Thursday 29 April 2010

Election 2010: Defending our Freedoms

In 2009, I wrote The Assault on Liberty, a lament for our lost freedoms, salami-sliced over 13 years under this Labour government. From pointless ID cards to draconian proposals to extend detention without charge (Labour wanted longer than they have in Zimbabwe or China). From a DNA database with 1mn innocent people on it - but two million criminals off it - to the state snoopers who trailed children home from school to check their catchment area. From the ban on free speech outside Parliament, to the political correctness that suffocates legitimate debate. There has been a tidal shift in the relationship between the citizen and the state - in favour of the state, and at the expense of our basic freedoms. We need to reverse the balance. The state should be accountable to the citizen, not the other way round.

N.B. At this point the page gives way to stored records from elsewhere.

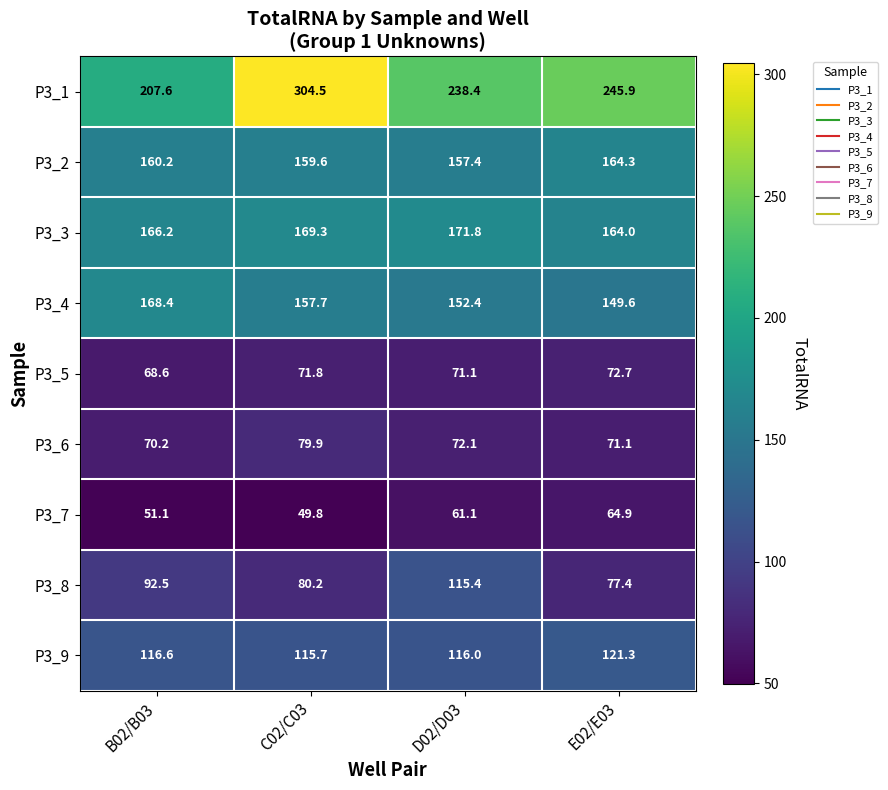

Where does the P3_2 series first go above 160?

B02/B03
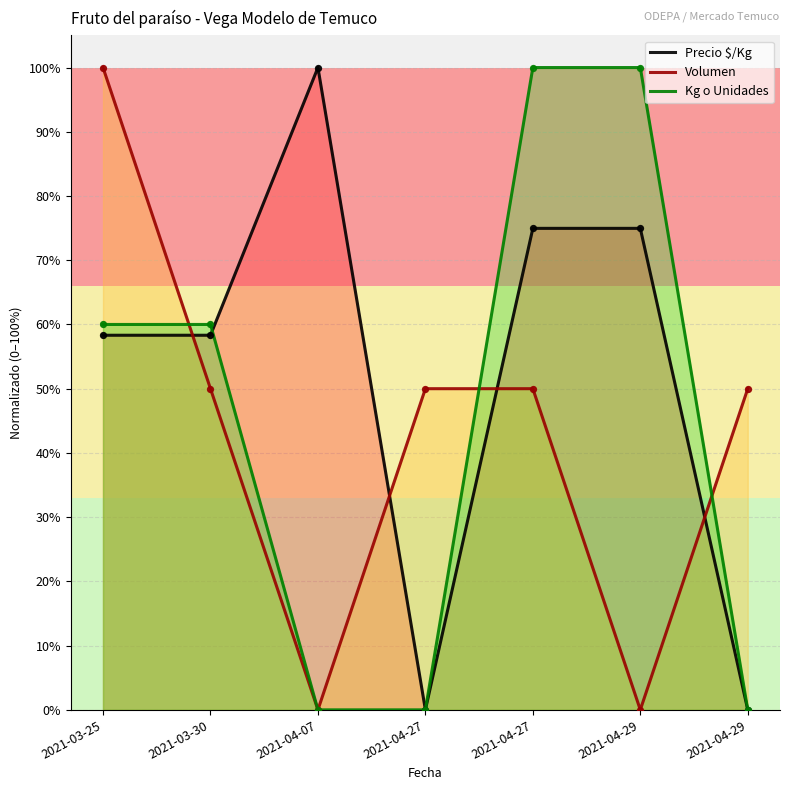

Is the value of Precio $/Kg at 2021-03-30 greater than the value of Volumen at 2021-04-27?

Yes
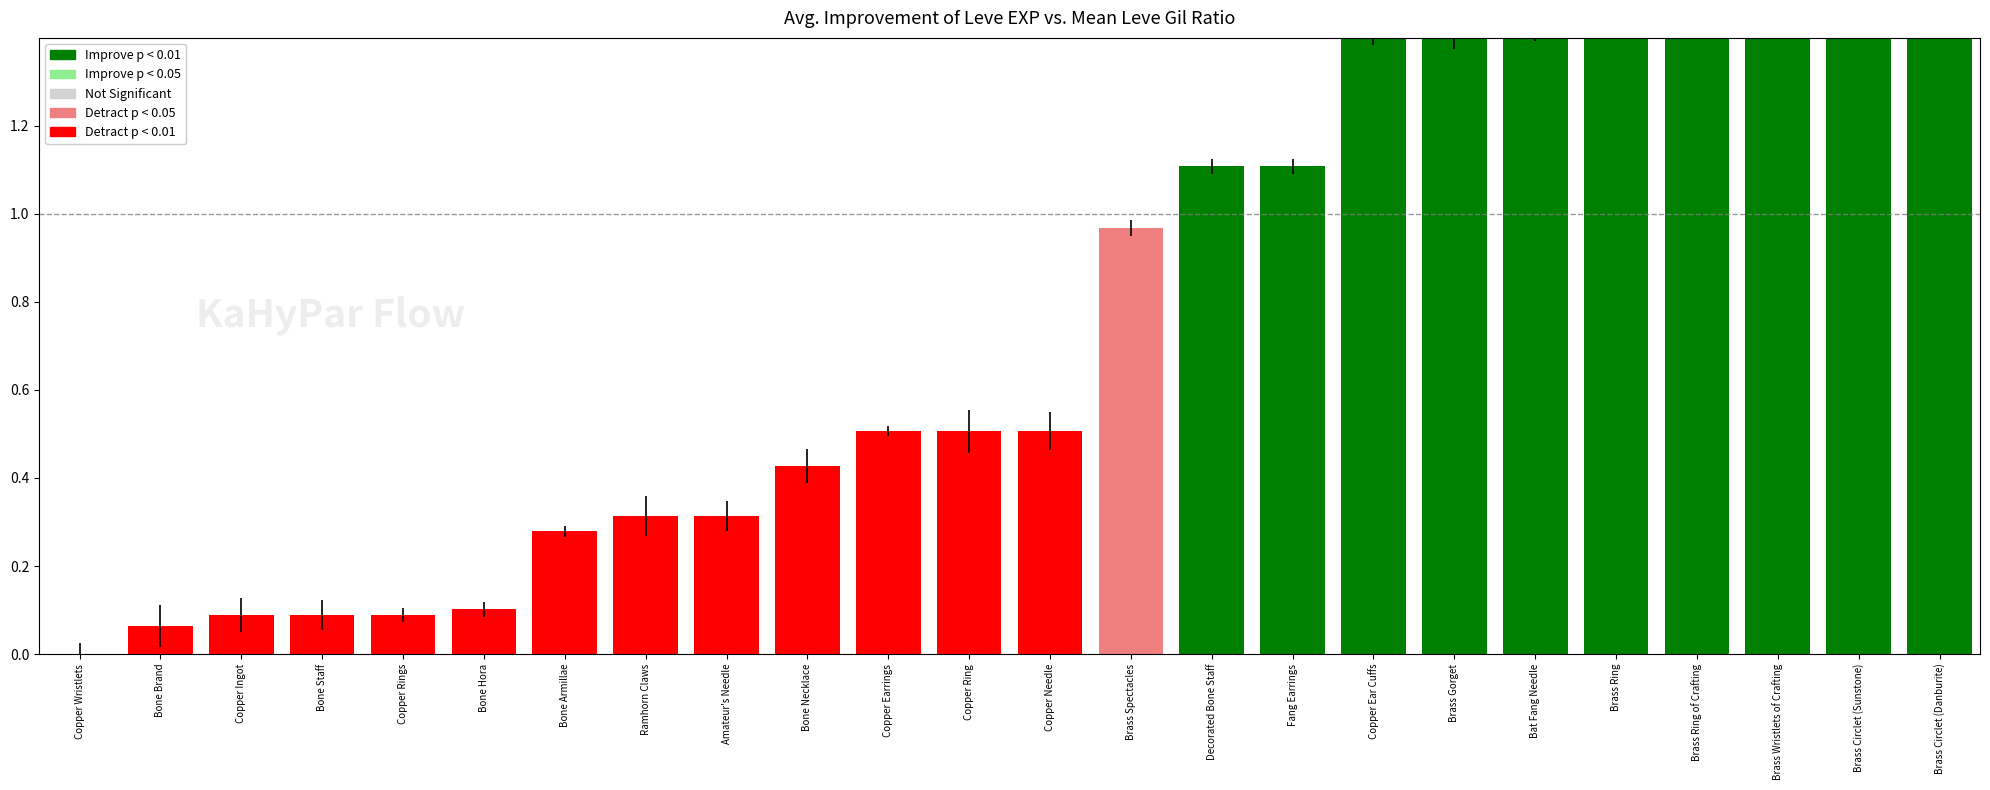

Rank the categories by value from lowest to highest.

Copper Wristlets, Bone Brand, Copper Ingot, Bone Staff, Copper Rings, Bone Hora, Bone Armillae, Ramhorn Claws, Amateur's Needle, Bone Necklace, Copper Earrings, Copper Ring, Copper Needle, Brass Spectacles, Decorated Bone Staff, Fang Earrings, Copper Ear Cuffs, Brass Gorget, Bat Fang Needle, Brass Ring, Brass Ring of Crafting, Brass Wristlets of Crafting, Brass Circlet (Sunstone), Brass Circlet (Danburite)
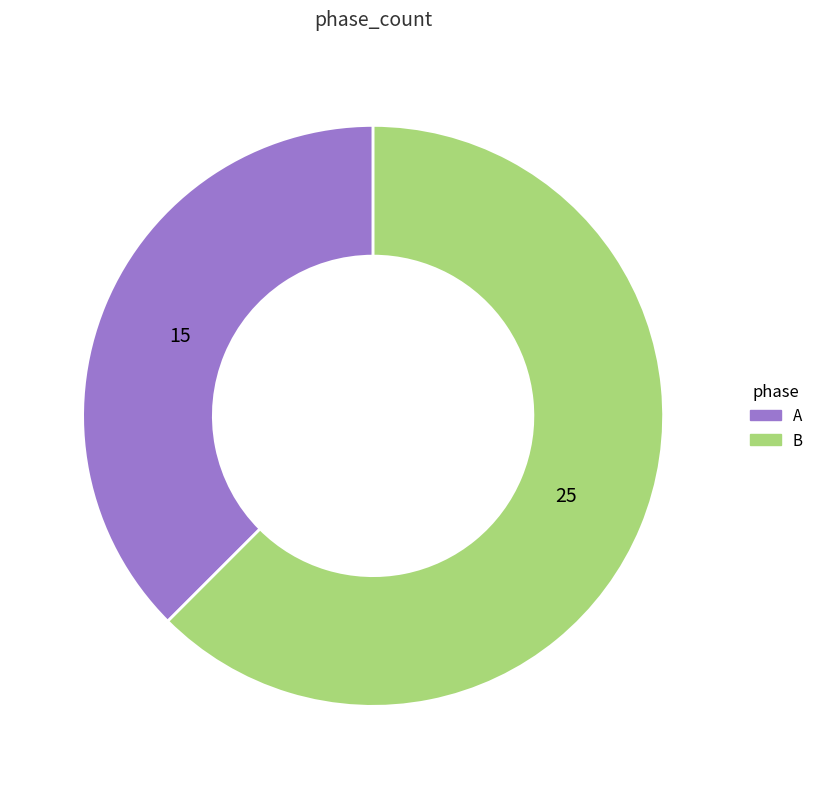

Do A and B together represent more than half of the pie?

Yes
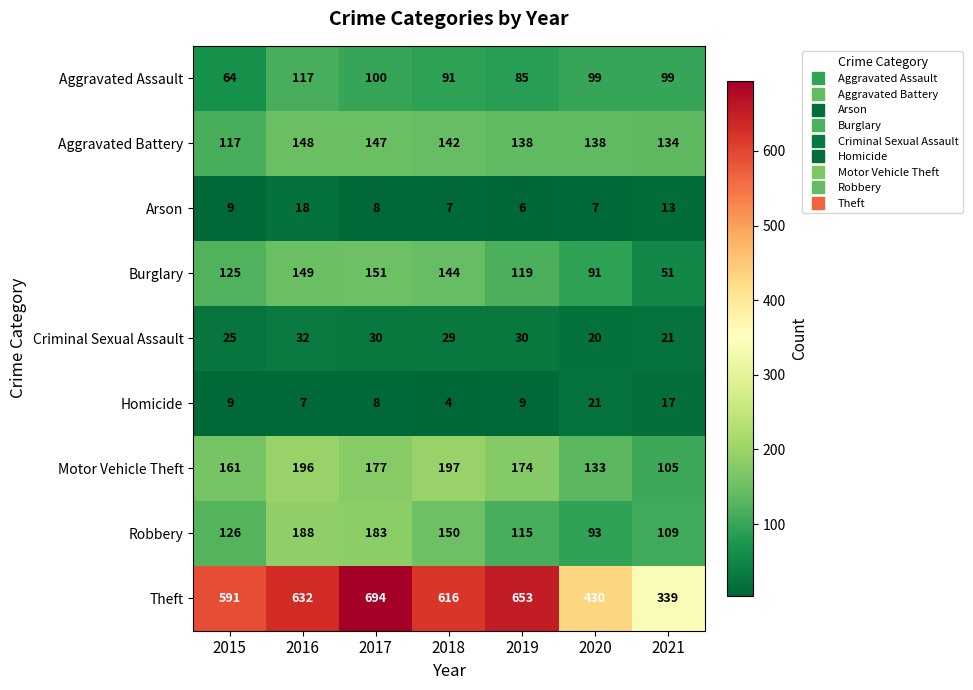

At how many categories does at least one series exceed 181?

7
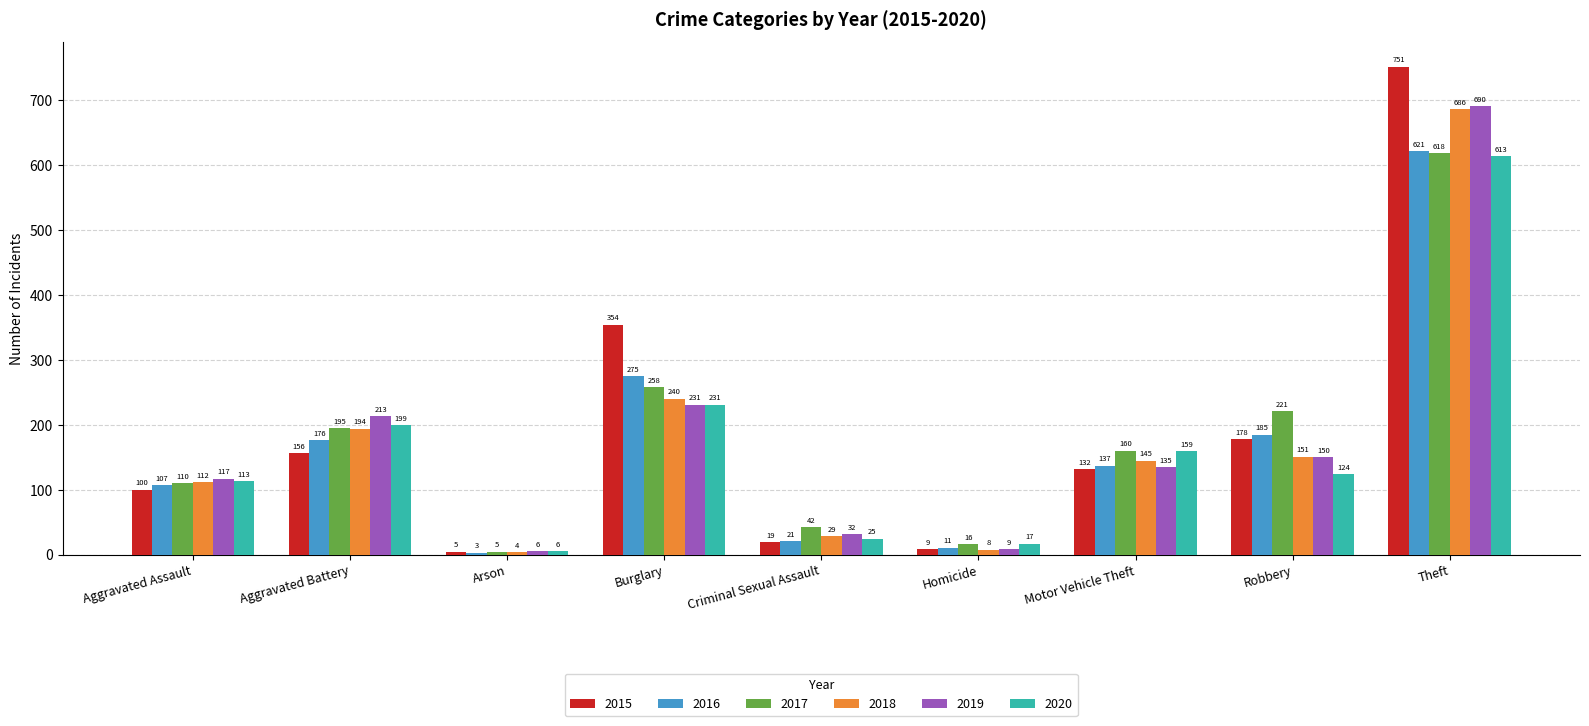

How many bars are there in each group?

6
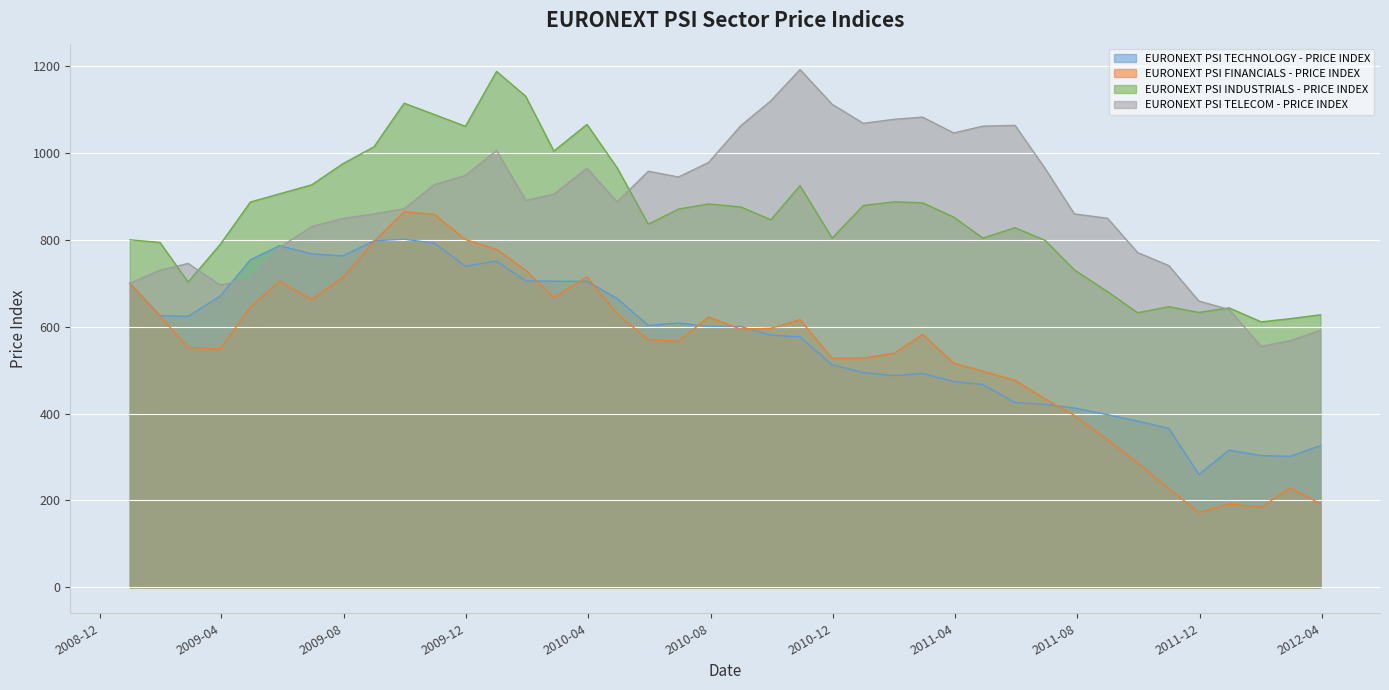

Which series has the largest total across all categories?

EURONEXT PSI TELECOM - PRICE INDEX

As well as writing The Assault and speaking out at seminars (see below), I have advised on Conservative policy in this area, and I am delighted that we are campaigning in this election on a range of practical measures to strengthen our personal freedoms, including:

  • Scrapping ID cards, so we get rid of the Big Brother database holding 50 separate items of our personal information.

  • Revising RIPA, the surveillance legislation, so intrusive surveillance powers are only used for serious crimes.

  • Scaling back the 1,000-plus state powers to force their way into the home - including to check fridges and the height of hedgerows.

  • Ending the permanent or prolonged retention of innocent people's DNA on the DNA database.

  • Reviewing the Extradition Act, to prevent arbitrary abuse of the fast-track system.

  • Replacing the Human Rights Act with a British Bill of Rights, for example, to strengthen free speech.
Whilst we must strengthen the protection of our core freedoms, we also need to stop pretending 'human rights' are all things to all people. It seems that almost any gripe or grievance today can be dressed up in the elastic language of human rights. For example, a prisoner at HMP High Downs in Sutton is suing the prison for withdrawing cigarette privileges as a disciplinary sanction for misbehaviour - he claims the withdrawal of cigarettes is 'inhuman and degrading treatment'. The taxpayer is funding both the claim and the prison service defence. This is a ludicrous waste of taxpayer's money, an abuse that undermines public confidence in the very concept of human rights. As well as restoring our fundamental freedoms, a British Bill of Rights can also sharpen the definitions and clarify the interpretation of 'human rights', so we cut out some of this nonsense and restore a bit of common sense.